A crise chegou realmente as nossas ilhas, ou ainda estamos "blindados"? A ARE (Agência de Regulação Económica) é que parece estar "blindada" (ninguém analisa as suas últimas actualizações...Alguém!?).
O preço dos combustiveis sofreram já três aumentos, "num espaço de três meses". Aumentam-se os preços e nós o povo, só observamos. Alguns dos que têm acesso a informação (e a internet) ou são entrevistados, já protestam. Mas a maioria, preocupada com a sobrevivência do dia a dia, infelizmente ficam que nem "burro te oiá pa paloss". Pelo menos até se atingir o "limite máximo" . Aí entra o nosso representante, o governo. Pois, a ARE perde jurisdição no assunto, quando ultrapassar esse "limite máximo" (25%) de aumento dos preços, alegadamente "estabelecido na lei". Há já casos em que o pão custa 50% mais caro que anteriormente. Mas, não sei se o pão conta nessa tal lei sobre o "aumento máximo". Para o cidadão cabo-verdiano que regularmente não toma o pequeno almoço com "corn flakes", conta e muito um aumento acima dos 25% no preço do pão.
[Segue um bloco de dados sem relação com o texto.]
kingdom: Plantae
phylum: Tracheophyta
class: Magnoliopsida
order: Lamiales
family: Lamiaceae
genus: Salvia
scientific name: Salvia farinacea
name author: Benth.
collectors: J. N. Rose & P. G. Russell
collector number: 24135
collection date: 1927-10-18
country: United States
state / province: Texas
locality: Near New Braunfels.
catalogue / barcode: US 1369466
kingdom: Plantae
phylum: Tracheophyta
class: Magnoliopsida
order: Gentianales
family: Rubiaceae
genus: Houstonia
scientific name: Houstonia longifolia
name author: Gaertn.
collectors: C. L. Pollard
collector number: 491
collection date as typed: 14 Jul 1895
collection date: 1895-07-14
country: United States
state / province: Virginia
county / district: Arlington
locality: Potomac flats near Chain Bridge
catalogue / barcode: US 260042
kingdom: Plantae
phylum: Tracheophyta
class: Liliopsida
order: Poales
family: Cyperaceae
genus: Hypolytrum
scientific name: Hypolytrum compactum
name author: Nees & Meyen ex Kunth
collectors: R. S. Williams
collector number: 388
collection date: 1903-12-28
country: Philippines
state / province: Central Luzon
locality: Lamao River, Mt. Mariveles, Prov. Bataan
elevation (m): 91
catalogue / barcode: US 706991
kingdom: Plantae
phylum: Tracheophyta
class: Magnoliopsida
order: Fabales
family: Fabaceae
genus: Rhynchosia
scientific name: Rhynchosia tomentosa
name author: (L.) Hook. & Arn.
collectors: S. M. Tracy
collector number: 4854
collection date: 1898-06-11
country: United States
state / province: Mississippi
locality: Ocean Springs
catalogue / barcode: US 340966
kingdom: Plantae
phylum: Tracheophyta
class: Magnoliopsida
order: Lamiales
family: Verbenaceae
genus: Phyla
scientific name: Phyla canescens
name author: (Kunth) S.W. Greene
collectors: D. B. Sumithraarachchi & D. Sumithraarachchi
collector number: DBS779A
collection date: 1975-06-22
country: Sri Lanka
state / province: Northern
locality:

Ainda não ouvi nenhum anúncio do aumento dos vencimentos. É para quando? Oh, ainda não se falou no assunto? Sei...com isto tudo, chego a uma conclusão. Alguém precisa "regular" os "reguladores". Governo de Cabo Verde, queremos pão para todos. Eu disse ao nosso representante, que queremos pão para todos. O povo está claramente descontente e precisamos urgentemente de uma solução que não martirize mais a carteira dos menos favorecidos. Agradecemos que concentre a sua atenção nestes bens essenciais. O pão e a água. Se for necessário, que façam mais um "retiro" e resolvam ou minimizem o impacto destes aumentos.